Better idea of what they want, bolder in expressing themselves
Zhou Xiaopu, a professor with the School of Journalism and Communication at Renmin University of China, told Zaobao that in the internet era, young people have moved away from TV, while the elderly prefer to watch TV out of habit, which is one of the reasons why dating shows for the elderly are on the rise.
Also, as most of them have been married before and have a clear need to form another family, they have a clearer idea of what they want in their other half and are bolder in expressing themselves, which gives such shows a larger market and a sense of novelty.
Some marriage agencies have shifted their focus to serving the middle-aged and elderly. Over the past few years, Ms Ye’s marriage agency has organised regular social activities for the middle-aged and elderly, providing opportunities for them to get to know one another better through tea-drinking, singing, and games sessions.
Ms Ye says they have brought many middle-aged and elderly people together. Some elderly have got married again, while others choose to live together without getting married, in order to maintain their individual rights.

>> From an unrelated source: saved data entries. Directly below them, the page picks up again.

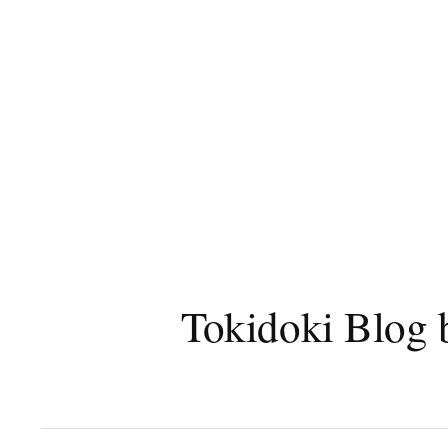
コ
ン
テ
ン
ツ
へ
ス
キ
ッ
プ
Tokidoki B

...the elderly are more financially independent and more aware of their emotional needs, and do not put their children’s views first.
Prof Zhou said the increased demand for dating among the middle-aged and elderly reflects a real change in the marriage industry, with the emotional needs of various groups starting to surface and getting attention.
Previously, only a minority of elderly who had lost their spouses wanted to get married again, but with China’s rising divorce rates, many initiated by women, there is a demand for marriage among more and more middle-aged and elderly people, stimulating the growth of the vast marriage industry for this group.
Prof Zhou also noted that family relationships among Chinese now are more equal than before: on the one hand, young people are more accepting of the elderly choosing to remarry, while on the other, the elderly are more financially independent and more aware of their emotional needs, and do not put their children’s views first. All these are signs of social advancement.
Emotional needs have to be given attention
The issue of elderly marriage will become more pressing in the future. Ms Ye feels that in comparison to the huge market demand, the emotional needs of the middle-aged and elderly are not given enough attention. Even though many people are taking the brave step of standing in front of a camera or a crowd, and social acceptance of remarriage among the elderly is growing, many elderly have not changed their mindset and are unwilling to acknowledge their emotional needs, or think too much about the feelings of those around them and end up spending their twilight years alone.
Society cannot just pay lip service and empty words to the emotional needs of this group, but should address it and provide support...- Zhou Xiaopu, a professor with the School of Journalism and Communication at Renmin University of China
She feels society needs to take note of this issue, starting with each individual encouraging the elderly around them to seek happiness, and providing them with more care and consideration, while being aware of the risk of love scams to prevent the elderly from losing out in terms of relationships and money while making friends.
Prof Zhou said Chinese culture emphasises family; retired elderly are more in need of the support of a partner, and it is a common social issue that it is difficult for the middle-aged or elderly to find a partner in their old age. Society cannot just pay lip service and empty words to the emotional needs of this group, but should address it and provide support, and think about how to really help the middle-aged and elderly to find someone suitable, to make their twilight years better.